An illuminating experience at the favelas (shanty town) of various cities.
Vila Canoas, Rio
Hoping to get an inner perspective of Rio de Janeiro, and to see the real lives of ordinary people, I asked my guide Flavio if we could visit a favela (shanty town). After all, a third of Rio's folks live in them, and they are barely on the map. He agreed after a good deal of hesitation, warning me that a gang war had recently broken out and people had been killed in the crossfire. 'I'll take you, but stay where I tell you, don't talk to anyone or take pictures'.
As we drove up the hill and entered Vila Canoas, I remembered thinking that the favelados must wake up to stunning views of Rio's mountains and beaches. We parked just inside, and stepped out. The hodgepodge homes crowded on top of each other. Even with this slap-together construction, some balconies had plants and many walls were painted in cheery colours. Though running water, electricity and garbage collection were touch and go, the streetscapes and people that wandered about were by no means dull or joyless.
A young boy, about 16, stood nearby, sucking on an orange ice-stick. He looked typically Brazilian, with bronzed skin and flecks of light in his curly hair. I asked him if I could take a photo, and he replied, "No, I'm working" (this was translated for me in Portuguese by a nearby key maker) "Oh, come on", I tried again, "you're just hanging about having an ice cream..." That's when Flavio whisked me off my feet and into the jeep. "I said not to talk to anyone! Did you see what he's holding? It's a hand grenade. He's is working, as a border guard, and see that other fellow on top of that roof with a walkie-talkie, he's the hawk, reporting your conversation..." Flavio drove away speedily to another part of the favela.
Other than this brush, favela life buzzed about normally in its crowded shops, churches, cyber-cafes and salsa schools prepared for the Carnival. As we stood on a terrace, watching the ant-farm movements, Flavio explained that young children under 18 are often commissioned for crime and violence as it does not go on their records. "They are desperate and unafraid of an early grave if it comes with early money. You too have slums in India like our favelas. Why is it that there is hardly any violence compared to ours?"
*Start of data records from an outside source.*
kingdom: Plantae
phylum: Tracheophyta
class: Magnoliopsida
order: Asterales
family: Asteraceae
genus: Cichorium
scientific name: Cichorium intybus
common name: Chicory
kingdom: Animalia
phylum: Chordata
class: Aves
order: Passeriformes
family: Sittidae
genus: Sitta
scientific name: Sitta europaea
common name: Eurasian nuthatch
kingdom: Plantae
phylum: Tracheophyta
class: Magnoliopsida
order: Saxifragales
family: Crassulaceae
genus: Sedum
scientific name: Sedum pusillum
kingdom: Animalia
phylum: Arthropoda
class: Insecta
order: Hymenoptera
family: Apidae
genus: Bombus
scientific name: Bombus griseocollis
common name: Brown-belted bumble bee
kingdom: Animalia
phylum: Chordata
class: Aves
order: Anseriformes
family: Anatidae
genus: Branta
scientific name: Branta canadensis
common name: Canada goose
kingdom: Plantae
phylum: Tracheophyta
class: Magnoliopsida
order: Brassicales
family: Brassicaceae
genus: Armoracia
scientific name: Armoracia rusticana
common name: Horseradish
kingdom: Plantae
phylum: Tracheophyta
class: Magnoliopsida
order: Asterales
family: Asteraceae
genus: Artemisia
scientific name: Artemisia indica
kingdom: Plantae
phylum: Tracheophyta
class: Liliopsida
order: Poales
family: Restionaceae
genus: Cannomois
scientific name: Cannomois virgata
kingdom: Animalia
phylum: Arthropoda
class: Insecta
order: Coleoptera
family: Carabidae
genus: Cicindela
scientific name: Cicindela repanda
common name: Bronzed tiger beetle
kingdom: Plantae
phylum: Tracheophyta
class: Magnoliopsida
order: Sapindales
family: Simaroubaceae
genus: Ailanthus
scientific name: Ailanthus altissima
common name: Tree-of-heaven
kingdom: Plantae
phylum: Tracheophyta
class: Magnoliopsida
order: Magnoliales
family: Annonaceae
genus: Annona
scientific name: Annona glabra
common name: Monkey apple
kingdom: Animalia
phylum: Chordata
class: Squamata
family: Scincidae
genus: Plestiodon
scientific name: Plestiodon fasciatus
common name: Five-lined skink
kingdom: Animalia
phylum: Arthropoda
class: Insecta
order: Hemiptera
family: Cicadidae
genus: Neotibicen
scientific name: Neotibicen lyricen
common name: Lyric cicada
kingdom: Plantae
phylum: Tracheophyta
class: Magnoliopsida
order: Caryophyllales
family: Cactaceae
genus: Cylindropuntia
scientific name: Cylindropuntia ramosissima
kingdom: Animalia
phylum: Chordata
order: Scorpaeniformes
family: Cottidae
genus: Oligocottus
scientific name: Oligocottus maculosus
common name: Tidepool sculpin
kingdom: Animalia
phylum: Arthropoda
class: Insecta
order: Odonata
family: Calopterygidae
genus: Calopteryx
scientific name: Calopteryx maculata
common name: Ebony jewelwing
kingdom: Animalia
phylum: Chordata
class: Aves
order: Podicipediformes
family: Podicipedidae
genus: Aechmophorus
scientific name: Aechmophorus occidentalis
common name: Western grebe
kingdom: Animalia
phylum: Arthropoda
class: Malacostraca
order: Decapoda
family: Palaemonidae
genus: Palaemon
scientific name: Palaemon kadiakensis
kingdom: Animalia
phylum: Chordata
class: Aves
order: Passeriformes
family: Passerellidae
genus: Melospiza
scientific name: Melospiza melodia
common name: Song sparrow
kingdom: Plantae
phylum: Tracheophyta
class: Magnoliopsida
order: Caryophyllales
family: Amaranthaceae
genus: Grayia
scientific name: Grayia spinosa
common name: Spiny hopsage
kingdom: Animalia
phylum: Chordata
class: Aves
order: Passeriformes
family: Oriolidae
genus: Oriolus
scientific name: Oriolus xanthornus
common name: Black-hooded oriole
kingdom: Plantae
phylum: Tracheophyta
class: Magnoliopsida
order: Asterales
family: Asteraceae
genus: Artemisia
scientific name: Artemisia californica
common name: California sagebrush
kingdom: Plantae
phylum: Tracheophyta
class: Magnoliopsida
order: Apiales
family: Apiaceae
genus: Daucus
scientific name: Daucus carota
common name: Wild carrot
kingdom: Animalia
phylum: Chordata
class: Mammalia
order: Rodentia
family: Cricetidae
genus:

Alexandria township, Johannesburg, SA
Visiting Alexandria (Alex), an enormous township in Johannesburg couldn't be more different from the posh neighbourhoods nearby. All manner of life tumbled out into the streets, where people hung about, ate and worked. Groups of children posed happily for my camera, giggling. Rows of tented hair salons were packed with hairdressers braiding perfect corn-rows. Mini busses hooted for custom, music blared in the shabeens, and people lined up outside phone booths.
Some of the poorer areas had metal sheet roofs and tarpaulin roofs. There was no denying that the overcrowding, lack of water and sanitation were dire. Unemployment has recently led to a spate of xenophobic attacks against refugees from neighbouring countries, yet, freedom and empowerment have been intoxicating, bringing new hope to the poor of the "Rainbow Nation".
Rakhera, New Delhi
Little children followed us as we walked in Rakhera's narrow lanes. Multiple-family dwellings and clutches of rooms, one-or two stories high, were painted bright blue in places.
With no room for stairs, there were ladders everywhere, leading to higher levels. Many doors were open, Hindi songs wafted out and the odour from open sewers went in. Women rolled and dried papars in the sun, knitted, and cooked. Electronics repairs, leather tanning, and quilting enterprises abounded. Though I felt gutted by the unhygienic and grim conditions, a part of me was uplifted. These were hard working people, with a strong desire to improve their lot and a fierce will to survive. They enjoy neighbourly support and comradeship that is getting increasingly rare in other societies.